Ever dreamt of visiting somewhere you have seen in a film? You are not alone, in fact over a quarter of us say that films influence where we want to go on holiday and 36% have added destinations to our ‘bucket lists’ immediately after watching a film.

With this news we wanted to find out more about how location scouts and managers actually find the perfect settings for the films they work on and is their job as enviable as we think it to be, can endless travelling around exotic destinations to find the perfect backdrop really be that hard…?

We got the lowdown from freelance location manager, Georgette Turner, who has been in the job for over 12 years now and worked on some incredible titles including Harry Potter, Mission Impossible, Jungle Book and Wonder Woman.

Q: How did you become a location manager?

I was an extra on a Woody Allen film when I noticed lots of security around that I hadn’t thought about before, so I went up to one of them and asked how I could get a job with them. The response was ‘We don’t have women in our department’ so I kind of hounded them until they gave me a job! The security managers work as part of the location manager’s team so I worked my way up the ladder.

Q: Is it a dream job?

It has its moments and keeps you on your toes but it takes you places you never imagined you’d get to, so yes it is an incredible job and I do feel very lucky.

But for people who are thinking of a career in the industry, they must be prepared for long days, being outdoors in all the elements and sometimes not in the most glamorous locations.

Q: What are you looking for when you are given a script?

You get the script early on and know that certain things can and need to be built in the studio but then you look to open up the movie by getting out on the road, looking for an incredible landscape that has something unique or different about it that cannot be physically recreated. Given the cost of filming on location, it has to be something exceptional enough to get the Director and all the crew out to.

Q: What is the most challenging part of your job?

Lighting is critical when producing a film, and where possible directors want to use natural light, so when we are on location we don’t bring in much artificial lighting. When you see bright blue skies and beautiful, clear waters on screen, this is what you can expect when you visit the destination.

Our role is to look for the beautiful landscapes that have something extra that makes it stand out. When I think of Mamma Mia, I picture of the opening sequence in Greece and the waves crashing onto the beautiful rock formations and it makes me want to go there and sing Abba! No other location or set build could give you this.

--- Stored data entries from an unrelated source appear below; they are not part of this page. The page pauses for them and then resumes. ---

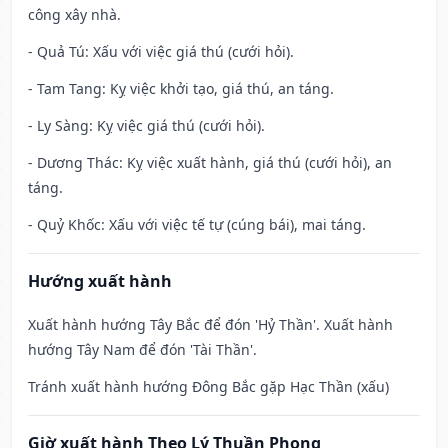
công xây nhà.
- Quả Tú: Xấu với việc giá thú (cưới hỏi).
- Tam Tang: Kỵ việc khởi tạo, giá thú, an táng.
- Ly Sàng: Kỵ việc giá thú (cưới hỏi).
- Dương Thác: Kỵ việc xuất hành, giá thú (cưới hỏi), an
táng.
- Quỷ Khốc: Xấu với việc tế tự (cúng bái), mai táng.
Hướng xuất hành
Xuất hành hướng Tây Bắc để đón 'Hỷ Thần'. Xuất hành
hướng Tây Nam để đón 'Tài Thần'.
Tránh xuất hành hướng Đông Bắc gặp Hạc Thần (xấu)
Giờ xuất hành Theo Lý Thuần Phong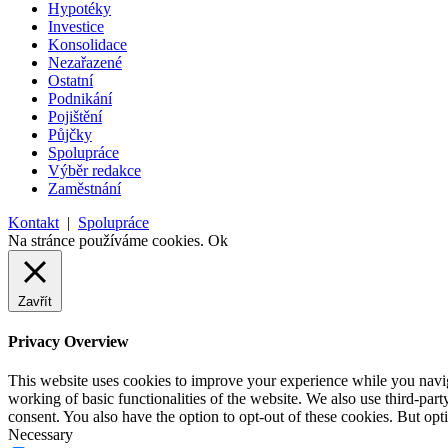
Hypotéky
Investice
Konsolidace
Nezařazené
Ostatní
Podnikání
Pojištění
Půjčky
Spolupráce
Výběr redakce
Zaměstnání
Kontakt
|
Spolupráce
Na stránce používáme cookies.
Ok
Zavřít
Privacy Overview
This website uses cookies to improve your experience while you navigat
working of basic functionalities of the website. We also use third-pa
consent. You also have the option to opt-out of these cookies. But op
Necessary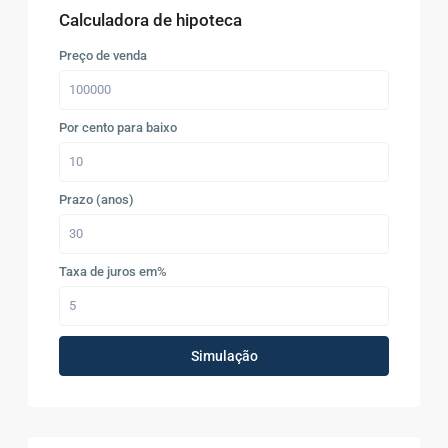
Calculadora de hipoteca
Preço de venda
Por cento para baixo
Prazo (anos)
Taxa de juros em%
Simulação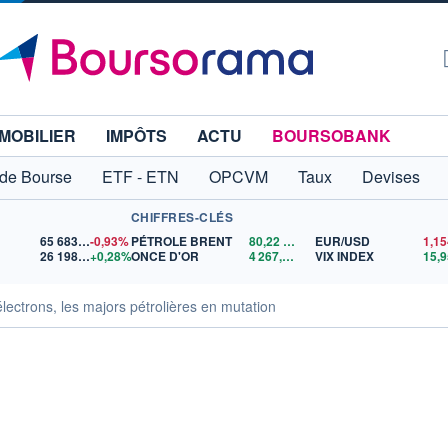
MOBILIER
IMPÔTS
ACTU
BOURSOBANK
 de Bourse
ETF - ETN
OPCVM
Taux
Devises
CHIFFRES-CLÉS
65 683,26
-0,93%
PÉTROLE BRENT
80,22
$US
EUR/USD
26 198,96
+0,28%
ONCE D'OR
4 267,66
$US
VIX INDEX
15,9
ectrons, les majors pétrolières en mutation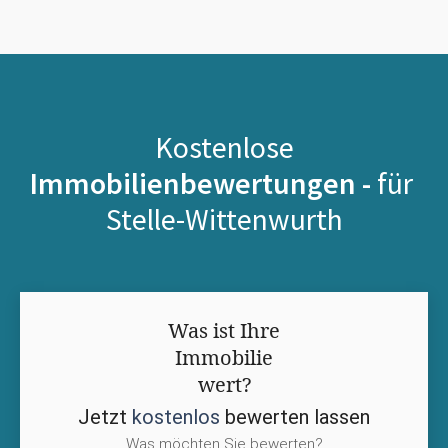
Kostenlose
Immobilienbewertungen -
für
Stelle-Wittenwurth
Was ist Ihre
Immobilie
wert?
Jetzt
kostenlos
bewerten lassen
Was möchten Sie bewerten?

Q: What have been some of the best places you have visited and why?

I love going to Italy, all the cities are close together and change drastically, but each one portrays the magic of what Italy is about.  Whether you want a macho, manly holiday like something from The Italian Job, or see the breath-taking scenery in Tuscany where Gladiator was filmed or be a romantic at the Trevi fountain in Rome, there is so much to see.

Actually, if you want a romantic location, you can go to any of the major cities in Europe. You often think you need to travel far to get a beautiful landscape but I’m a big fan of Europe and think our cities are incredible. There are a lot of varied landscapes and fascinating architecture to discover, which makes it very easy to create your own love story in.

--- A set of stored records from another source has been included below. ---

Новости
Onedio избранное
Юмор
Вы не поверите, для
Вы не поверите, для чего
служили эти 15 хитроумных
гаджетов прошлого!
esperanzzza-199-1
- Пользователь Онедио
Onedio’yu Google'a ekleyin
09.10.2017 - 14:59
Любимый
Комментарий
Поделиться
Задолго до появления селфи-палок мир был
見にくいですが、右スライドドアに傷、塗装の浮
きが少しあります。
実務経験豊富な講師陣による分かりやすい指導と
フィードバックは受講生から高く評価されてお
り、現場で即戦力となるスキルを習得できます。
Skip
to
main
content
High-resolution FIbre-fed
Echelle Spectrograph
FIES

Q: Are there any films you have watched recently that have encouraged you to visit the locations they were set in?

I travelled to New York with my girlfriends after watching Sex and the City. We went on the tour and drank Cosmo’s in trendy bars. To create these moments with my close friends was magical and I won’t forget it. It’s these moments you watch in films, that you want to recreate with those you love.

Also, I really want to go to Thailand.  It is a destination that I have seen in many films and I daydream of sunbathing on the idyllic beaches. It has been bumped up to the top of my travel bucket list.

Q: Are there any destinations that you have visited that has surprised you, and weren’t what you had expected?

I went to Berlin to work on a film called St. George’s Day, the city hadn’t been on my radar before, but I was absolutely blown away by the history, the cleanliness of the city, the friendly people and the food! It is an amazing place to visit and explore and I particularly enjoyed seeing the Brandenburg Gate, Reichstag and Fernsehturm. It is all fascinating.

Q: Why do you think so many people are influenced by locations that appear in movies?

Sometimes, us Brit’s don’t like change and prefer to stick with the familiar, which is where films come in handy. They help us develop a sense of familiarity towards a location which then gives us the confidence to go and visit the destination.

Also going on holiday is an escape from the ordinary, just like a movie. So when it is grey and cold outside, we daydream about being whisked away to somewhere beautiful to recreate our own story there.

When working on a film, Location Managers can spend up to a year researching and looking for the most picturesque destinations. So when viewers are watching a movie, they can be confident that what they see on screen is what they can expect in real life.

And perhaps one of the best parts of visiting a destination from one of your favourite films is when you re-watch a film and you have that proud moment to say, “I’ve been there!”